At the same time as the virus have ripped through communities and societies demand has increased for healthcare. In much of the developing world, public healthcare systems are underfunded and of poor quality, and much provision is private – again this is the legacy of structural adjustment programmes and reforms from the 1980s. The role of global finance, and its need for returns on investment, in funding private healthcare means that profit is often put before a universal quality of care.

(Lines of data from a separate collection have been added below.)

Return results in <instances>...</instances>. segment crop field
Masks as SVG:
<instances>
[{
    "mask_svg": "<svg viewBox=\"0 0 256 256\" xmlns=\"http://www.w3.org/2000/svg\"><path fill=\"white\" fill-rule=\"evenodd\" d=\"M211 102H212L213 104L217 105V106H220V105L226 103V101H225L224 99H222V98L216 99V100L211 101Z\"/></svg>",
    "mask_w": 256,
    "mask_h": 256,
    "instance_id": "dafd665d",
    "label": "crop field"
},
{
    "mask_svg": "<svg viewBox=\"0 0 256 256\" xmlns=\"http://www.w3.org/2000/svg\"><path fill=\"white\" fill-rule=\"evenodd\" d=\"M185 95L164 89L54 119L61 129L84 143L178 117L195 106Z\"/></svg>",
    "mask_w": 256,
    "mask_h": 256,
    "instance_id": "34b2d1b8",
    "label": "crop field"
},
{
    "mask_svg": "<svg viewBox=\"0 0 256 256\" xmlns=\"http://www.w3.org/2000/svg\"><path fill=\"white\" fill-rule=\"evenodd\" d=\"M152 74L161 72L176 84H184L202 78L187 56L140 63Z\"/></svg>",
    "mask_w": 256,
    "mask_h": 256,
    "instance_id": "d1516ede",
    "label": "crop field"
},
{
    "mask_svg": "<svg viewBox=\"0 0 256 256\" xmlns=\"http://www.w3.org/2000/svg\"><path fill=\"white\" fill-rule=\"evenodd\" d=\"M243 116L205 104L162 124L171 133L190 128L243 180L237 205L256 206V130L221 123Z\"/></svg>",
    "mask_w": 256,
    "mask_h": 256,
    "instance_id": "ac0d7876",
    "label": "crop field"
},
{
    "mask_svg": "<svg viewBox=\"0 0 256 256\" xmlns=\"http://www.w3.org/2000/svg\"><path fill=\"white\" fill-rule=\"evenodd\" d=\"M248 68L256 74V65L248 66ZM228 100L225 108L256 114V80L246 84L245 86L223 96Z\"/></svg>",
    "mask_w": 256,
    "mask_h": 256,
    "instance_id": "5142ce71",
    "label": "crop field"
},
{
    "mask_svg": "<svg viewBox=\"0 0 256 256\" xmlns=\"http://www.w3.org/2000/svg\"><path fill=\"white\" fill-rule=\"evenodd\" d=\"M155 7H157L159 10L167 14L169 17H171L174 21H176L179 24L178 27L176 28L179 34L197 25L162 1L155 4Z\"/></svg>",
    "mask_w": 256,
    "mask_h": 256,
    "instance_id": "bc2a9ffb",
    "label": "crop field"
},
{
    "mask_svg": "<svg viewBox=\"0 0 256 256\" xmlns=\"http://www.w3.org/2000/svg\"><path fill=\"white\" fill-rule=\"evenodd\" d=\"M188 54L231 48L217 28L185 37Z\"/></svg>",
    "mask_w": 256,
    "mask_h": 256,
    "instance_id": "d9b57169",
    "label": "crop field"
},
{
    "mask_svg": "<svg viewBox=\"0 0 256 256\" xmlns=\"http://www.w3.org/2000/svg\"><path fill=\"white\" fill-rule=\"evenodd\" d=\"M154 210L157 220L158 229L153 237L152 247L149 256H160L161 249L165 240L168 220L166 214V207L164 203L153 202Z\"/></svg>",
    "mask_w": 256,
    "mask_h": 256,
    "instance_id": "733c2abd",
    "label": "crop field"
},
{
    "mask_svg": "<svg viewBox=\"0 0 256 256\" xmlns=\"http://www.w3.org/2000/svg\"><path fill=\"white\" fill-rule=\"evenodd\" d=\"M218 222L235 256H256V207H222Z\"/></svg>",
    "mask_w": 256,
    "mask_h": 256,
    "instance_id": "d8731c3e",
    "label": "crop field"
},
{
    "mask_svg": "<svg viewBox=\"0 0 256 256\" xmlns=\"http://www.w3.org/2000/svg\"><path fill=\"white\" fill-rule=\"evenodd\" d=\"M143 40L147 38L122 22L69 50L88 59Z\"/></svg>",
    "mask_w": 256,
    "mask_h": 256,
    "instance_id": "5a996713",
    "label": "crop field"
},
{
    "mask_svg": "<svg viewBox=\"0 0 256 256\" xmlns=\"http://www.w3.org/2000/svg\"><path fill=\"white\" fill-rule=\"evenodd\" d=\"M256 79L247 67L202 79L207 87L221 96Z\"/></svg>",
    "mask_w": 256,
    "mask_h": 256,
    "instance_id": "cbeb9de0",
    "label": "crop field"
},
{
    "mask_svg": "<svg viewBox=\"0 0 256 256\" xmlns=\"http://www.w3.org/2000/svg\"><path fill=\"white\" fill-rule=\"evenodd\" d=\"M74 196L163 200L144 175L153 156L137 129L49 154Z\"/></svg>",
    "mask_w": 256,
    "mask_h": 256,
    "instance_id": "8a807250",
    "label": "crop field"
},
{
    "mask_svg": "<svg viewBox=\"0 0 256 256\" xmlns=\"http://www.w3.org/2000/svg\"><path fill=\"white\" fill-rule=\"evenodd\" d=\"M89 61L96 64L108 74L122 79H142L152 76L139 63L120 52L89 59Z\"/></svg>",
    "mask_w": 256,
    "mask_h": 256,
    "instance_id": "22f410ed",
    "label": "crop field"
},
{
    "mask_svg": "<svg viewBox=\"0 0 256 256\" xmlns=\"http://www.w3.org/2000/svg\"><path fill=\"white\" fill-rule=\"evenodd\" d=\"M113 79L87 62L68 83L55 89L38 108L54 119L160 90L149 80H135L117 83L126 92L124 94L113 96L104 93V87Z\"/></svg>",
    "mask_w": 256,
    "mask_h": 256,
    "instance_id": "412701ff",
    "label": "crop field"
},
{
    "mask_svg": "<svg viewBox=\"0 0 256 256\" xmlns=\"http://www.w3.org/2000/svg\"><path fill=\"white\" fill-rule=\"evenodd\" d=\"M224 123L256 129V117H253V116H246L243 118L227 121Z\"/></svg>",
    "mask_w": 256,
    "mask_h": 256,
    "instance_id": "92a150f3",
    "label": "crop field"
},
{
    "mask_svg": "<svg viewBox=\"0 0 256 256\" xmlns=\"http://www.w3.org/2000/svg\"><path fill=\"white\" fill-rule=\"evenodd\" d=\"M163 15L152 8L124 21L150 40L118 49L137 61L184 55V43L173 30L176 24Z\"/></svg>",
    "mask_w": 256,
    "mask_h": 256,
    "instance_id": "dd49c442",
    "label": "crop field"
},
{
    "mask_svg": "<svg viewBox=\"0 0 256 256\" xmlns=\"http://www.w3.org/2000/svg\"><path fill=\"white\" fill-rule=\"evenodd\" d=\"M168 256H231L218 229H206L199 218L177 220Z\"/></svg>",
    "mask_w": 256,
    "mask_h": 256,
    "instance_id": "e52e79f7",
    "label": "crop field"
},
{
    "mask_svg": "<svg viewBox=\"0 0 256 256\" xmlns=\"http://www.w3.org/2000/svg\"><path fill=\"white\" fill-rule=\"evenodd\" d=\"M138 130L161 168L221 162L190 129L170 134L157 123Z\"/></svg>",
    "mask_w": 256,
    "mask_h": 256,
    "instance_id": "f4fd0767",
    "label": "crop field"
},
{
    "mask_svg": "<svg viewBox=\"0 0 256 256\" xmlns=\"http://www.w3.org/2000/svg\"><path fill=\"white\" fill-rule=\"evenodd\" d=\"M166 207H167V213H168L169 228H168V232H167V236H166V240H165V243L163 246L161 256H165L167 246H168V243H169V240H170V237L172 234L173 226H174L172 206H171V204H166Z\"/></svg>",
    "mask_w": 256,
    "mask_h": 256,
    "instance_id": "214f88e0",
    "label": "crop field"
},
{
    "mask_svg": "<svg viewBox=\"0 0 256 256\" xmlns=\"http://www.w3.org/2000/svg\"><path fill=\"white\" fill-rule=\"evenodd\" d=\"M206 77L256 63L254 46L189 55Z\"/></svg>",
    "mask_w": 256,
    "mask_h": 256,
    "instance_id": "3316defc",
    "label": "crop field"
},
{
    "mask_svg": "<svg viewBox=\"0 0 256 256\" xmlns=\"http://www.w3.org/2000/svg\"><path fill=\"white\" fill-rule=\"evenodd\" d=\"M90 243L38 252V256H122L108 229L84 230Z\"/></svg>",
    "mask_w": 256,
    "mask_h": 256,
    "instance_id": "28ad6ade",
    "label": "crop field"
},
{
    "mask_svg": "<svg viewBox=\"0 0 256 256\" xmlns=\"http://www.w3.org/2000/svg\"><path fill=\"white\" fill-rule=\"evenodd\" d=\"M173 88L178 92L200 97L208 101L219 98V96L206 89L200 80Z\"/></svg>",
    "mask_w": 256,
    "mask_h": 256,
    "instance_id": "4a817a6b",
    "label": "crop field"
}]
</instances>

The result is grotesque health inequalities. Rather than a ‘great leveller,’ the pandemic shows that the greater role of private companies and global finance in healthcare systems results in higher death rates among those in a worse socioeconomic position.

Despite these fundamental flaws, inherent to the neoliberal model, the Bank has refused to change course. Of the World Bank’s initial US$14bn disbursement to mitigate the effects of the pandemic, US$8bn (57%) was channelled through the International Finance Corporation (IFC), the private sector arm of the Bank, representing an increase on its historic average of 17%. Of the IFC funding, 68% went to financial institutions rather than ‘real sector’ businesses, such as agribusiness, healthcare, and tourism; 50% of funding to these sectors went to companies that are, or are owned by, international conglomerates. Therefore, the Bank’s Covid response was primarily an exercise in rescuing global finance.

Funding allocated by the IFC to the ‘real sector’ continues to support this notion. To take one example, the IFC and the International Development Association (another arm of the WB) are raising US$4m in blended concessional finance (private investment) to support a project by Ciel Healthcare, Uganda’s largest private healthcare provider. Given the health inequalities inherent to the financialisation of health systems, this is not an optimum project for protecting Ugandans, which would be to improve universal public healthcare systems, rather than brokering private investment.

This is part of a wider trend in the developing world. Spending on public health briefly increased when the pandemic first surged, but the focus quickly returned to private provision, with the IFC announcing a US$4bn Public Health Platform with the explicit purpose of “support[ing] the private sector’s ability and capacity to deliver healthcare products and services.”

Taking other examples, an emergency Bank loan to Ecuador in May, the Bank demonstrates a commitment to the wider principles of neoliberal economics to stimulate economic growth. The loan was conditional on removing certain sectoral minimum wages and increasing exemptions for taxes on financial transactions. A loan to Nigeria’s energy sector in June last year was completed with the explicit purpose of de-risking investment for the private sector. In these instances, the Bank is acting to hand power to private capital, effectively making the success of Ecuador and Nigeria’s domestic economies dependent on the rampant desire for profits motivating global financial institutions.

These are not isolated examples. The Bank declared in one blogpost last year that its Covid-19 response is part of their “integrated approach to help mobilize private sector financing.” It goes on to discuss the central role PPPs will play in their future economic plans, despite the way they have locked in profits for private investors.

This is the future offered by the Bank. It continues to advocate for neoliberal reforms in the Global South even as this model faces, what would appear to be, an existential challenge. There remains the possibility in the long run that the Bank could fade into irrelevance as other international players, primarily China, reshape the global economy. But what is certain is that the Bank has entered the Covid-19 world with the same mission as it had in the 1980s: advance capitalist restructuring and push power into the hands of private capital.